EastEndQueen · 17/12/2021 10:14

I wouldn’t cancel the christening outright but I would contact attendees and say ‘totally understand if you would prefer to stay away for health concerns but please could you let me know now’. Should give you an idea of numbers and then allow for maybe 10% more drop out on the day.
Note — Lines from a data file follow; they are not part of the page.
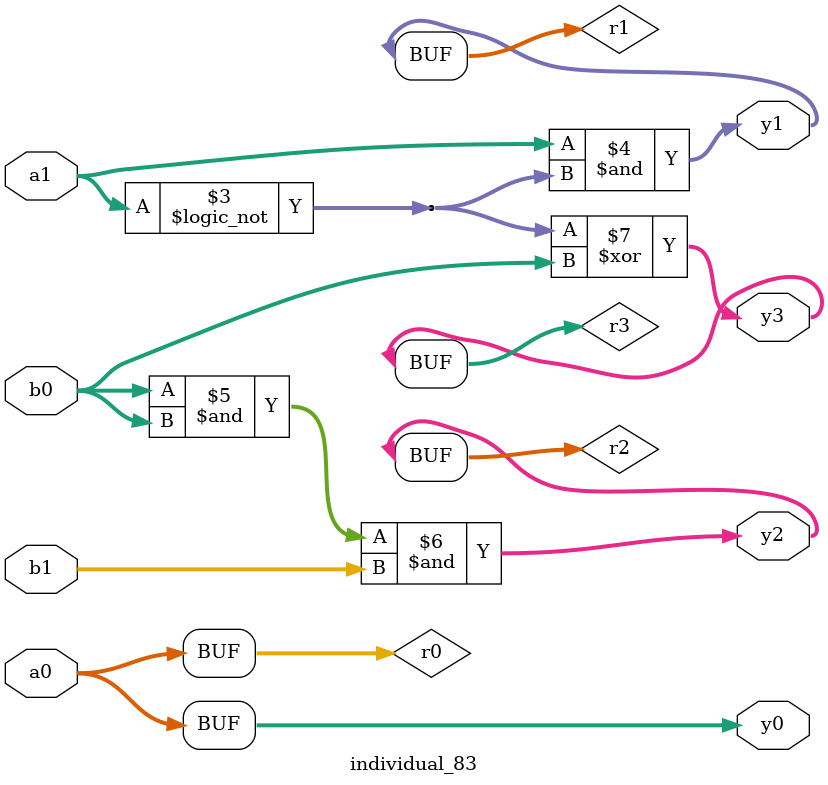
<source format=sv>
module individual_83(input logic [15:0] a1, input logic [15:0] a0, input logic [15:0] b1, input logic [15:0] b0, output logic [15:0] y3, output logic [15:0] y2, output logic [15:0] y1, output logic [15:0] y0);
logic [15:0] r0, r1, r2, r3; 
 always@(*) begin 
	 r0 = a0; r1 = a1; r2 = b0; r3 = b1; 
 	 r3 = ! r2 ;
 	 r3 = ! r1 ;
 	 r1  &=  r3 ;
 	 r2  &=  b0 ;
 	 r2  &=  b1 ;
 	 r3  ^=  b0 ;
 	 y3 = r3; y2 = r2; y1 = r1; y0 = r0; 
end
endmodule
</source>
I would absolutely not part with £700 now. Tell the venue that your numbers will uncertain until 7 days before and you will confirm and pay for final numbers the by the 28th Dec. You could pay maybe £200
now to show willing. They are 100% not going to get another booking in the current circumstances so I would call their bluff if they say they need final numbers and money now. Even for my wedding the hotel only needed final numbers 5 days before - and that was a big sit down meal not a buffet or whatever. On the subject of buffets be prepared that you may need to move the catering to a table service model

Squeezita · 17/12/2021 10:14

@Hemingwayscatz

I wouldn’t cancel personally. I think the media is blowing things up.
It's not your money potentially getting wasted though is it?
xxxGirlCrushxxx · 17/12/2021 10:21

I'd cancel the whole thing

Save yourself not only h the e money but all the worry and uncertainty

LakeShoreD · 17/12/2021 10:22

Surely it’s not the £700 after party or nothing?
I’d personally go ahead with the baptism but arrange something for afterwards that’s a bit more flexible so it can be scaled up or down closer to the time.
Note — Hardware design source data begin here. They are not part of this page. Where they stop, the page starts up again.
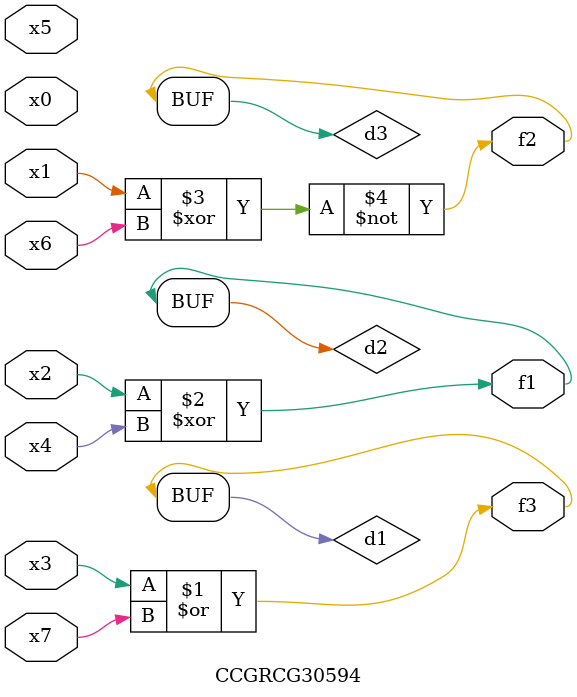
<source format=v>
module CCGRCG30594(
	input x0, x1, x2, x3, x4, x5, x6, x7,
	output f1, f2, f3
);

	wire d1, d2, d3;

	or (d1, x3, x7);
	xor (d2, x2, x4);
	xnor (d3, x1, x6);
	assign f1 = d2;
	assign f2 = d3;
	assign f3 = d1;
endmodule

</source>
Qwertykeys · 17/12/2021 10:39

Can you call round the guests see who’s still willing to come , providing they don’t catch covid between now and then

Squeezita · 17/12/2021 10:40

@Qwertykeys

Can you call round the guests see who’s still willing to come , providing they don’t catch covid between now and then
They'll just say they're coming and then not show up.
zafferana · 17/12/2021 10:47

I think I'd postpone, if I were you. The 'experts' are predicting that Omicron is going to peak fast and hard and the first week of Jan has got to be right at that time, surely? I wouldn't want to be paying out £700 for food when you have no idea who will want to or be able to come. In the past 48 hours I've heard of masses of people who've tested +ve (I live in the SE, so Covid central around here) and I reckon the next month is going to be torrid.

ClaudiaJ1 · 17/12/2021 10:51

700 is a lot for a Christening! Sorry to be harsh but what an absolute waste of money, imo. It's throwing money away. You could use that 700 as a savings bond for the baby, that would be more worthwhile. I didn't know many people really do Christenings anymore these days. Are you religious? If not then, is it really necessary at all? If you really want a Christening why not just invite Godfather/Godmother only; just you, your partner, baby, and the godparents. That's all you really need. You don't need anyone else.

Wagamamasforlunch · 17/12/2021 11:21

£700 seems pretty reasonable for a reception of 50 people. £14 a head. I've been to a few christenings which had a sit down meal rather than a buffet. You can't have 50 people without catering some food and drink for them, and OP didn't ask for opinions on how much it was costing her Hmm.

5keletor · 17/12/2021 11:24

I would cancel, but it's your call. If you go go ahead, it would probably be sensible to prepare for at least a few cancellations. I think the idea of downsizing, that a few people have mentioned, is a good idea.

ClaudiaJ1 · 17/12/2021 11:30

All the Christenings I've known didn't have a 'reception', it was maybe a bbq at home or get together for coffee at home afterwards. I've never heard of a reception for a christening. Seems overblown to me. It's not a wedding.

RampantIvy · 17/12/2021 11:31

£700 is a lot of money for a christening party. I agree with most posters that if the christening itself is important to you then go ahead with it and have the party another time.

I wouldn't be surprised if hospitality has to temporarily close after Christmas TBH.